片山は、日本では2004年からの3年連続を含む5度の賞金王に輝き、01年には「全米プロ」で4位タイ、09年の「マスターズ」では優勝者と2打差の4位に入るなど、海外でも結果を残してきた。そんな片山が選手に教えているのは「勝ち方」だけである。

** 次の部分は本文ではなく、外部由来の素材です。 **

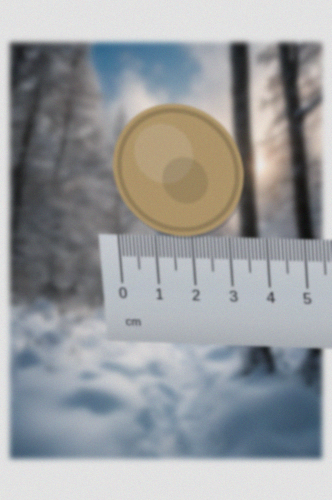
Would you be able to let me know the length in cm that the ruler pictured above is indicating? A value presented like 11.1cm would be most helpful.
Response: 3.5cm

「(僕は)練習しているときに、『どうやったら優勝できるのか』しか考えていない。それを教えているだけ。強くなったり、優勝したいなら、(優勝を)しているひとに聞いたほうが早いと思う。スイングはコーチが教えられるけど、勝ち方は別。勝つコツ、その練習方法は知っている。だから伝える」
片山が教えるのは、長い期間にわたり強く戦い続けられる力。だからこそ「俺の教え方は時間がかかる」と話す。「コーチがパッと見てすぐ勝つ人もいる。でも俺はそういう教え方じゃない。本当に崩れず幹が太くなる勝ち方、ゴルフを強くするためのことを教えている」。スイング、技の土台となる基礎を徹底することで、長く安定したプレーを可能にするのだ。
勝俣は今年6月の「BMW 日本ゴルフツアー選手権 森ビルカップ」で、3日目を終えて首位と3打差まで迫り、最終日に優勝争いを演じた。そのとき、片山と宮崎県で行った合宿で教わった基礎練習を継続していることを明かしていた。「冬に片山晋呉さんと練習して、そこで教わった基礎練習を続けています。それをやっていればショットの調子は崩れない。それだけをやっています」。
合宿では「バンカーからの片手打ち」などの基礎ドリルを徹底し、朝とラウンド後に30分~1時間ほど行う。全身を使うゴルフでは、毎日同じ動きやタイミングで振ることは容易ではないが、“片山直伝”の基礎練習を徹底することで、安定したゴルフにつなげている。「少しずつ結果に結びついている」と、勝俣は手応えを感じていた。
片山は、同じイーグルポイントGCの契約プロである勝俣との出会いを振り返る。「陵はなにもない“0”のときからだった。ここ(イーグルポイントGC)に初めて来て、『これでプロになって大丈夫かな』と思ったところからだった」と明かす。
そこから勝俣は基礎を徹底的に練習し、「今年の合宿はクラブ1本で来た。自分が(コースに)出られないことをわかっていたからね。合宿には一番長く居たけど、一度も一緒に回っていない。それだけ『本当にこれをやらなきゃいけない』と理解していた」。近道をせず、たゆまぬ努力を貫く姿勢こそが勝俣の強さだ。
基礎練習にはさまざまな方法があるが、「大事だけど、意味を理解せずにやっている選手が多い。これは何のためで、どういう理由があって、こういうことがあるからやらないといけない。それを理解してやるのか、ただ『みんなやっているから俺もやろう』でやるのかでは大きな違いがある」と片山は指摘する。形だけでなく、その意図まで理解させるのが“片山流”だ。過去にも片山の合宿に来た選手では、8人ほどの選手が初優勝を遂げている。